We are running a search engine with an index of around 6M documents (~100GB) on a 3 node i3.xlarge managed AWS cluster. Our sharding and replicas are at the default settings, so 5 shards, one replica each. We are using ES version 6.3.1. The index is constantly updated by a crawler, roughly performing 1500 creates, updates and deletes a minute (all implemented with bulk queries).
As part of our autocomplete system we are running (simple) terms aggregations combined with edge n-grammed fields (pretty much the last example here, combined with a terms aggregation).
We are aware that this is not the fastest implementation option for autocomplete, but we want to be able the handle a lot of specific contexts (so no completion suggester) and the response does not need to be ultra fast.
So with that said, running the constant indexing in the background more than doubles the query time of the aggregation query on average (from ~500ms to 1000ms roughly). However, it feels inconsistent, even with caching disabled, every once in a while there might be a fast response. Almost as if there is a background process that blocks the aggregation.
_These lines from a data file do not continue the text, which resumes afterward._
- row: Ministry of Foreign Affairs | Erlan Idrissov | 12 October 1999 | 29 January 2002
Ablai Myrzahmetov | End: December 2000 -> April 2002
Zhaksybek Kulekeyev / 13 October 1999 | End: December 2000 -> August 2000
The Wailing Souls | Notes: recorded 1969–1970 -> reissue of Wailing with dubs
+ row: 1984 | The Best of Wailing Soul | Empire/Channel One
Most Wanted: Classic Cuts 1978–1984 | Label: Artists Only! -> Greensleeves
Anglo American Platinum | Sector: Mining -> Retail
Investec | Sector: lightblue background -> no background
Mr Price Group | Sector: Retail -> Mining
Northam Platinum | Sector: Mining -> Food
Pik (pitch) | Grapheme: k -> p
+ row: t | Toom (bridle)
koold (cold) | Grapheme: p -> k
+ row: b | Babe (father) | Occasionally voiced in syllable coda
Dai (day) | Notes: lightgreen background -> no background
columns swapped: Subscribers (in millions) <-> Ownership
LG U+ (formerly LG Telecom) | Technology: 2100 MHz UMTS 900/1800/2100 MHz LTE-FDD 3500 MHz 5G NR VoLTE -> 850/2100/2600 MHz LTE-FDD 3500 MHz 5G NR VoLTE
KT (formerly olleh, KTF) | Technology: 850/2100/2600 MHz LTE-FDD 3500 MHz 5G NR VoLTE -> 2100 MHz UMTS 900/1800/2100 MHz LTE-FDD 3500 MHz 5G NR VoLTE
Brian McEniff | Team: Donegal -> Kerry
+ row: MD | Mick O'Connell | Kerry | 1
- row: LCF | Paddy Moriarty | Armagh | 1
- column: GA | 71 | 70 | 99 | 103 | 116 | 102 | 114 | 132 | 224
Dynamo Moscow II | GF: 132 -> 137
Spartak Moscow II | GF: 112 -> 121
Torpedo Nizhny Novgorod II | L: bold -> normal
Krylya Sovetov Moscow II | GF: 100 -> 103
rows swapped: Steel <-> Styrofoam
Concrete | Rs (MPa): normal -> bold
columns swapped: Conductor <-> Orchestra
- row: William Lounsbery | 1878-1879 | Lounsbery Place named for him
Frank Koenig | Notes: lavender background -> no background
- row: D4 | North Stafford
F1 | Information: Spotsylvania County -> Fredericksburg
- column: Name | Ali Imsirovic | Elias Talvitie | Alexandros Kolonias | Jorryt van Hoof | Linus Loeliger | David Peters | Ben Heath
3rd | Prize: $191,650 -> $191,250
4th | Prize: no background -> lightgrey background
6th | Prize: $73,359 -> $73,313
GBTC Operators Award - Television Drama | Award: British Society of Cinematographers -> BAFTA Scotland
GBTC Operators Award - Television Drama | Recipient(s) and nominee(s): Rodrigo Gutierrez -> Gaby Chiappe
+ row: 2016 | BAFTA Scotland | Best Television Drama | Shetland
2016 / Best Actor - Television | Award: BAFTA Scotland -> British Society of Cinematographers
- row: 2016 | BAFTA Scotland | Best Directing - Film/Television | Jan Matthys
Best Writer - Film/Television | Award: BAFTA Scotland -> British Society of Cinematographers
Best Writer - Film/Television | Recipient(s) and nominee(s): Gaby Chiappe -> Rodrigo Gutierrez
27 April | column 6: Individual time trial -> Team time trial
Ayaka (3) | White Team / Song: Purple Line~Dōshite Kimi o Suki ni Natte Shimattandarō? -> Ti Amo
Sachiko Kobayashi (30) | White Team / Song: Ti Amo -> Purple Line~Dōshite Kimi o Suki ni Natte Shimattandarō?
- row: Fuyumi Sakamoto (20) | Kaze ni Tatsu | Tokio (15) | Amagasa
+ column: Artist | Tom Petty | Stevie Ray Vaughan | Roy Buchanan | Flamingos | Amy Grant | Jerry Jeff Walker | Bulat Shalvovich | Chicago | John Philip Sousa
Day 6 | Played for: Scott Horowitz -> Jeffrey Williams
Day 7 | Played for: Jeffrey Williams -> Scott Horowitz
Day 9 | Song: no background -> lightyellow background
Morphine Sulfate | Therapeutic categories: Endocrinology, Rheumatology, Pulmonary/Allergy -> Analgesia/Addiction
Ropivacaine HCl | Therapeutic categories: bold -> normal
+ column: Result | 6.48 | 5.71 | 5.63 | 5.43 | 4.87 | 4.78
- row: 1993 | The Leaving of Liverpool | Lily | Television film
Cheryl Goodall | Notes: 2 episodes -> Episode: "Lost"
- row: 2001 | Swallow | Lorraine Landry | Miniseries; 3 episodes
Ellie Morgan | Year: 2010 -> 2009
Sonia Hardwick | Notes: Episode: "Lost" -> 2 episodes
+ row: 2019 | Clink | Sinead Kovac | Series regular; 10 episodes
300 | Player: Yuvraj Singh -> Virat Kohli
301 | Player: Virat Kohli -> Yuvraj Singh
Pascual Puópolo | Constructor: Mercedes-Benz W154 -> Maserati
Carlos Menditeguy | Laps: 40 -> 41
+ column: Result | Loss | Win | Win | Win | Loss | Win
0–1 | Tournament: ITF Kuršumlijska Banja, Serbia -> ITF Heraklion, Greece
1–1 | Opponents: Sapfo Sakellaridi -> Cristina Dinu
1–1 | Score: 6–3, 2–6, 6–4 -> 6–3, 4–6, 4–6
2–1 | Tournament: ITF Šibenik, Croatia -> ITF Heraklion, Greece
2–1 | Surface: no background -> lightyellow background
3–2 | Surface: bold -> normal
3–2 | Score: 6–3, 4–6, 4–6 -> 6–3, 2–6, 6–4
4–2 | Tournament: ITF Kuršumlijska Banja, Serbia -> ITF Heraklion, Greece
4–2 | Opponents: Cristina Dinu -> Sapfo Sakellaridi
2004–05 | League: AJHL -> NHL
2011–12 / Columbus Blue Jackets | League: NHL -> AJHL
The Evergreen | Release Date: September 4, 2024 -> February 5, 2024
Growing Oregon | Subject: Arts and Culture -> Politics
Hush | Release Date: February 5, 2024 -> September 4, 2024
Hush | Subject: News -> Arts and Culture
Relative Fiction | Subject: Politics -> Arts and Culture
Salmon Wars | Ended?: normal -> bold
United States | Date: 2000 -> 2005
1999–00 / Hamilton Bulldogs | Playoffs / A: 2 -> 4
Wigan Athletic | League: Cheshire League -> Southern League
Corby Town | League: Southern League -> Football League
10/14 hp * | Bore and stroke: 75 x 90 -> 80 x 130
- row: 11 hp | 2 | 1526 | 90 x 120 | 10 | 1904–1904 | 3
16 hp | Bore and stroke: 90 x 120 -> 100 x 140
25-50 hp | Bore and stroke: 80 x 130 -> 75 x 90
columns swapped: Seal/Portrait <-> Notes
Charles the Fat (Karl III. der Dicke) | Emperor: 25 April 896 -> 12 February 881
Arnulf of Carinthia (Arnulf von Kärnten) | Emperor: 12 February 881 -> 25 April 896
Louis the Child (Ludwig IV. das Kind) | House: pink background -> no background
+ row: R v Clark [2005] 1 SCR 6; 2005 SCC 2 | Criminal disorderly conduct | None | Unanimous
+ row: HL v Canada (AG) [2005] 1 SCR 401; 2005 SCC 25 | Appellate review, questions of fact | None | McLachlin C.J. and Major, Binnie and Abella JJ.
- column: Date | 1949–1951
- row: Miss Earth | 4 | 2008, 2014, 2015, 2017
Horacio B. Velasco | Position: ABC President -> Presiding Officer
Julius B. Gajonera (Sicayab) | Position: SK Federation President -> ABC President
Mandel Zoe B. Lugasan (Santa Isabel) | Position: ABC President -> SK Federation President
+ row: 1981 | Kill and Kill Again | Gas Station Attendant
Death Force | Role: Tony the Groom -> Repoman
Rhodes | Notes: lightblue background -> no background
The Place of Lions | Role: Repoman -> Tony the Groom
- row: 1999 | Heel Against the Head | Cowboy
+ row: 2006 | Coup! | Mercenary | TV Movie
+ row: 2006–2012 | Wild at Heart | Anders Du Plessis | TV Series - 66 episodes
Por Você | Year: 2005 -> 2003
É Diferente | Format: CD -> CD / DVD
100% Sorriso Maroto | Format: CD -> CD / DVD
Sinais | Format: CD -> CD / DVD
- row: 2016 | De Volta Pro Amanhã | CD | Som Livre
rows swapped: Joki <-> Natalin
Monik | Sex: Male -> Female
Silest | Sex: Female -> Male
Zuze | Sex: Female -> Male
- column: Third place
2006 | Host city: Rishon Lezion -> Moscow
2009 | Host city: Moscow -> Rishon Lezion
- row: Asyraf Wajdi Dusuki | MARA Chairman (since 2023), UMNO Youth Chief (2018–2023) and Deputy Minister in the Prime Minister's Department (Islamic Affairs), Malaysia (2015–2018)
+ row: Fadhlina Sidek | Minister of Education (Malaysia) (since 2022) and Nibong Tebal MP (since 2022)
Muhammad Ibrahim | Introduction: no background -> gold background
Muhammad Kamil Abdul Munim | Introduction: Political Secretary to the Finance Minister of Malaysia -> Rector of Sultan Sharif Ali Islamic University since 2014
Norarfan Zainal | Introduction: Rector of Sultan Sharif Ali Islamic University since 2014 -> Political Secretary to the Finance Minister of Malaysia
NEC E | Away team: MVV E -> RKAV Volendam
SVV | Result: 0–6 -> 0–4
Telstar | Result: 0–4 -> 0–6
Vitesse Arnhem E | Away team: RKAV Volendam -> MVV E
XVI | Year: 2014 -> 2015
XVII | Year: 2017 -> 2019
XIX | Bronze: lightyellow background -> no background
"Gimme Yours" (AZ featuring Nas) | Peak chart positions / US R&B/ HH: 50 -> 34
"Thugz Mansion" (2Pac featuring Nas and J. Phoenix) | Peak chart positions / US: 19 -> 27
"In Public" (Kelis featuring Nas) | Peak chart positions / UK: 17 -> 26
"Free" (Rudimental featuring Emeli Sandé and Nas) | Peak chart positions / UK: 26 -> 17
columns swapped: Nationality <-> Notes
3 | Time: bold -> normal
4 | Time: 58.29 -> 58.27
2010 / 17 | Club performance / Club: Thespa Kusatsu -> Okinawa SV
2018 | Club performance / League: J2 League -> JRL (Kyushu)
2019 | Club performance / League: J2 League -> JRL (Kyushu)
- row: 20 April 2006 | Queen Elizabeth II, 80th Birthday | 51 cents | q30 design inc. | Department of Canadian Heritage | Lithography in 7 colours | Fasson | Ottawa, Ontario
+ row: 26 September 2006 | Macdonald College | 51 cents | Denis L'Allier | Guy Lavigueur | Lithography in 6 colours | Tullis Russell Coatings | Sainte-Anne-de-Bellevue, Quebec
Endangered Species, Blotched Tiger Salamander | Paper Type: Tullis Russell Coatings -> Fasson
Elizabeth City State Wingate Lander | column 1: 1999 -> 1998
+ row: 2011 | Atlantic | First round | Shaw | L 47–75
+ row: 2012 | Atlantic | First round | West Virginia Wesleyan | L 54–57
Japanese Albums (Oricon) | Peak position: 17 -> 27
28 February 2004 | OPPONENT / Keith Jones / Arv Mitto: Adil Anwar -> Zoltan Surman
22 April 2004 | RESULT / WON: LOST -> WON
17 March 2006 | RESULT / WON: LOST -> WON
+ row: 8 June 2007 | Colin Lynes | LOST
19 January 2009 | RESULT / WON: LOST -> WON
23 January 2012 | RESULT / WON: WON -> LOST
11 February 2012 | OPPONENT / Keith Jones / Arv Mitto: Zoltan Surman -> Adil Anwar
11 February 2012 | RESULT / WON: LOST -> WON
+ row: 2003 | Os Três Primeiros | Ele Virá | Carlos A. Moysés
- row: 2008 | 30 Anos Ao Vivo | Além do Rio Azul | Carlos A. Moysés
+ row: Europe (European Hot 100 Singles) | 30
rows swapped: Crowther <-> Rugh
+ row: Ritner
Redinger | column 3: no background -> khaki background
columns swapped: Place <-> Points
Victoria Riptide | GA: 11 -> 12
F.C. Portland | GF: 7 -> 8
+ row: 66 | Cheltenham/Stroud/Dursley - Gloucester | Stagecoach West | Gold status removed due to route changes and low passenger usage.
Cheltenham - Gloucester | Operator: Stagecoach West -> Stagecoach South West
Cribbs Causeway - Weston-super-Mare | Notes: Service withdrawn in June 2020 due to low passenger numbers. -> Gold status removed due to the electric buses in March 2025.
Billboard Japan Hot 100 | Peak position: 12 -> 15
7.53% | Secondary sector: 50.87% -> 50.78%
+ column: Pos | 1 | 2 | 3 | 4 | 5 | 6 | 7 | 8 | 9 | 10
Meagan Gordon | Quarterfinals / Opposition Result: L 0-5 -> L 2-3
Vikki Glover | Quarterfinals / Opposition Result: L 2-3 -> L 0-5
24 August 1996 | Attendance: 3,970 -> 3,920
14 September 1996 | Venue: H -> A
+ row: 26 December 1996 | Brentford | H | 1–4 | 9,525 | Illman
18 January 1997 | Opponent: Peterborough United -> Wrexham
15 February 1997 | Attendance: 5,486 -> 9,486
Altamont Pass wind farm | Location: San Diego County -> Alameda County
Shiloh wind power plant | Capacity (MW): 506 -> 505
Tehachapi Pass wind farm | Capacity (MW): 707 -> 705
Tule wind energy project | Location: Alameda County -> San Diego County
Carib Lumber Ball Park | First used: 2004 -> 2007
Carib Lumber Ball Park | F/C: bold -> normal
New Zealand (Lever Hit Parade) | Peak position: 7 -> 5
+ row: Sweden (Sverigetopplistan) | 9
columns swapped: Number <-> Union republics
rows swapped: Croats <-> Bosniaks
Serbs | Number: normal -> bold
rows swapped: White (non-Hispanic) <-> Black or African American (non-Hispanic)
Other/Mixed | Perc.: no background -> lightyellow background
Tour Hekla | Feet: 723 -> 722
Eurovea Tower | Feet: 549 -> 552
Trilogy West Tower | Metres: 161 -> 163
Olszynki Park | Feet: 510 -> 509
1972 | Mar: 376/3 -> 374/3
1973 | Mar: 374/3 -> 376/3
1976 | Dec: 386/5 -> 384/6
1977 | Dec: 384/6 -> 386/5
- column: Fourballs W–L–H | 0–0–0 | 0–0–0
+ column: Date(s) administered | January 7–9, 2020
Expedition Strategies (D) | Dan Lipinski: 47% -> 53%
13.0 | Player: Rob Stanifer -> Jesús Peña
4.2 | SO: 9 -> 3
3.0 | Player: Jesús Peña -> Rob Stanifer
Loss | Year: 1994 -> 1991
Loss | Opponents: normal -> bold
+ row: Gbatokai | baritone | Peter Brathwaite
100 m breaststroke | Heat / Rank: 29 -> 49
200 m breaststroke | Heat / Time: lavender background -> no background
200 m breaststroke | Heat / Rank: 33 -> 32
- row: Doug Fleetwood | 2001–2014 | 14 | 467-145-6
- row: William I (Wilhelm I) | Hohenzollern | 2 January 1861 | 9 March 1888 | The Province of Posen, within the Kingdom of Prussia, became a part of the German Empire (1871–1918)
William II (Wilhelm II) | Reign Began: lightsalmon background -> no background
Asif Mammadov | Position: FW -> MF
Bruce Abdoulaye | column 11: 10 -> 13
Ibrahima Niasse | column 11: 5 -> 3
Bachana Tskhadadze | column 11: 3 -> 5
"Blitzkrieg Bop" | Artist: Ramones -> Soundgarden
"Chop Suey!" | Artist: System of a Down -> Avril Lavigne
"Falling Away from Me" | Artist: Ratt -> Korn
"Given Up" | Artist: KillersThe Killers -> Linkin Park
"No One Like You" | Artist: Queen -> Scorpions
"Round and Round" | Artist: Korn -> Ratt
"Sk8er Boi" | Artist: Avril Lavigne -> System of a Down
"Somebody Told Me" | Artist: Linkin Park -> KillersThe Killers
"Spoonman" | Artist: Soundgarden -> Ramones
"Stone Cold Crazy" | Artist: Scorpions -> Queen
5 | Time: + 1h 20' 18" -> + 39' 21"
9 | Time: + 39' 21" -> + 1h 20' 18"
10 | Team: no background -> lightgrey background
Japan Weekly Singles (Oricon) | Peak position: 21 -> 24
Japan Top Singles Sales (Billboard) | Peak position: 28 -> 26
What can we do to increase the performance of this aggregation while still keeping the indexing running?
We have tried the recommended "one shard per node approach", with 1 master and two replicas (all on different i3.xlarge nodes), on a smaller 30GB test index. This only made the performance worse unfortunately (almost twice a slow).
Do we just throw more hardware at it? Is there a way to always make ES prioritize search requests over index/update/delete requests, maybe be adding even more replicas?
Thanks for any help and please ask for more details and clarification if needed.